Condamnée à 1 000 € d’amende pour injure raciale, Thaïs d’Escufon paie le prix de ses propos tenus en direct sur BFMTV en décembre 2023. Le jugement du tribunal de Paris.

Thaïs d’Escufon condamnée pour injure raciale : le tribunal de Paris prononce une amende après ses déclarations sur BFMTV
L’influenceuse identitaire Anne-Thaïs du Tertre, connue sous le pseudonyme Thaïs d’Escufon, a été reconnue coupable d’injure publique à caractère racial par le tribunal correctionnel de Paris. La condamnation, prononcée le 18 juin 2026, fait suite à des propos tenus en direct à la télévision en décembre 2023 et marque une nouvelle étape judiciaire pour cette figure de la mouvance identitaire.
Des propos tenus en direct qui font polémique
Tout commence le 18 décembre 2023. Invitée sur le plateau de BFMTV dans le cadre d’un débat sur l’immigration, Thaïs d’Escufon réagit à une affaire de viol impliquant un ressortissant étranger sous obligation de quitter le territoire français (OQTF). Dans un échange tendu avec un journaliste de la chaîne, elle affirme que “le premier danger pour les femmes en France, c’est l’immigration”, avant de préciser sa pensée en désignant nommément les “immigrés africains, noirs et arabes”, relate BFMTV.
Face à elle, le journaliste rappelle que l’écrasante majorité des violences faites aux femmes sont perpétrées par des hommes de leur entourage proche — conjoint, parent, ami ou collègue —, quelle que soit leur origine. Thaïs d’Escufon maintient néanmoins sa position. L’échange est aussitôt massivement relayé sur les réseaux sociaux.
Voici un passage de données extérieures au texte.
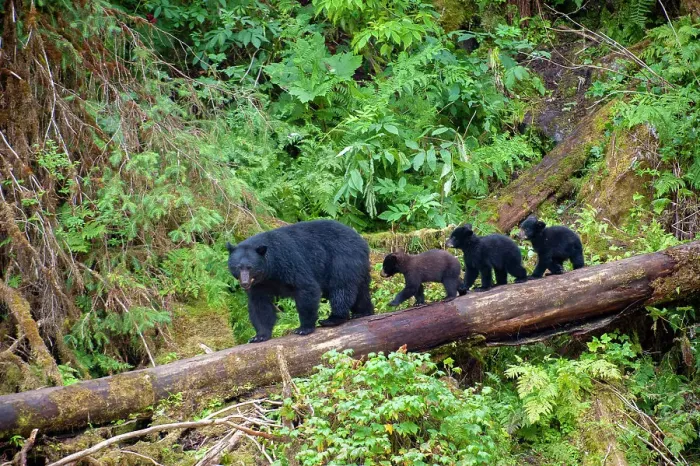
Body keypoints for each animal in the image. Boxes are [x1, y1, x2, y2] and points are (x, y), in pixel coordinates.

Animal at [226, 219, 374, 343]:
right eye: (238, 267)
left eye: (250, 267)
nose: (245, 283)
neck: (271, 270)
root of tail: (362, 241)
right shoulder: (260, 284)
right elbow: (259, 305)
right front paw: (259, 336)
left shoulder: (288, 261)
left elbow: (306, 288)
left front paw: (304, 328)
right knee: (361, 290)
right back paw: (363, 312)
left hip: (342, 259)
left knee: (341, 288)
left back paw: (333, 319)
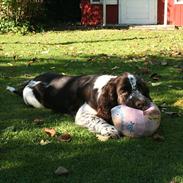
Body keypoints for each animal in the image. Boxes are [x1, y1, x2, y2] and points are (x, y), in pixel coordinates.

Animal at [6, 72, 151, 137]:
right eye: (123, 91)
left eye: (141, 89)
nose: (144, 104)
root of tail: (31, 80)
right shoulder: (82, 114)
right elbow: (98, 119)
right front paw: (110, 130)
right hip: (32, 98)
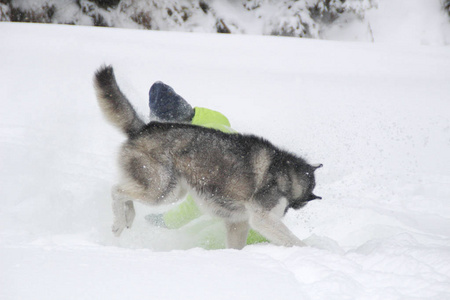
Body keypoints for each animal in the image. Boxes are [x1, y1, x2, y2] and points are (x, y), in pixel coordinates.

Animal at [93, 65, 322, 248]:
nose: (287, 212)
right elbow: (294, 241)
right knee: (116, 190)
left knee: (125, 193)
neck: (288, 173)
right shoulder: (262, 218)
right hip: (163, 190)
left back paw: (128, 217)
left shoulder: (237, 222)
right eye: (303, 203)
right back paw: (119, 222)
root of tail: (145, 128)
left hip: (168, 190)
Un signalement au parquet dès le lendemain
Dès le 19 décembre 2023, Olivier Klein, alors délégué interministériel à la DILCRAH (délégation chargée de la lutte contre le racisme, l’antisémitisme et la haine anti-LGBT), saisit le procureur de la République de Paris. La machine judiciaire est en marche.
Devant le tribunal, Thaïs d’Escufon conteste tout caractère raciste à ses déclarations. Elle argue n’avoir exprimé qu’un simple “ressenti” personnel. Le tribunal correctionnel ne retient pas cet argument.
Une formulation “essentialisante et généralisante” selon le tribunal
Dans son jugement, la juridiction parisienne considère que les propos incriminés visaient “un groupe de personnes déterminées par leur origine africaine” et caractérisées “de façon ethnicisante ou racialisante” par leur appartenance supposée aux catégories “noirs et arabes”. Le tribunal souligne en outre que l’affirmation présentait ce groupe comme “le principal danger pour les femmes”, dans un contexte directement lié à des faits de viol. La formulation est qualifiée de “péremptoire, généralisante et essentialisante”, d’autant que la prévenue reconnaissait elle-même l’absence de statistiques ethniques pour étayer ses dires.
L’amende de 1 000 euros est alourdie par le fait que la prévenue n’a manifesté “aucune remise en question”, selon les termes mêmes du jugement.
Une deuxième condamnation en quelques mois
Cette décision n’est pas isolée. Le 23 mars 2026, la cour d’appel d’Aix-en-Provence avait déjà condamné Thaïs d’Escufon à huit mois d’emprisonnement avec sursis, assortis d’une interdiction de séjour à Marseille pendant trois ans pour “violences volontaires”. Les faits reprochés : s’être introduite dans les locaux de l’association SOS Méditerranée et y avoir déployé des banderoles accusant l’ONG d’être “complice du trafic d’êtres humains”. L’intéressée, ancienne porte-parole de Génération identitaire — groupe dissous par les autorités en mai 2021 —, a annoncé un pourvoi en cassation dans ce dossier.
Âgée de 27 ans, Thaïs d’Escufon cumule désormais deux condamnations judiciaires et reste une personnalité clivante au sein de la sphère militante identitaire française.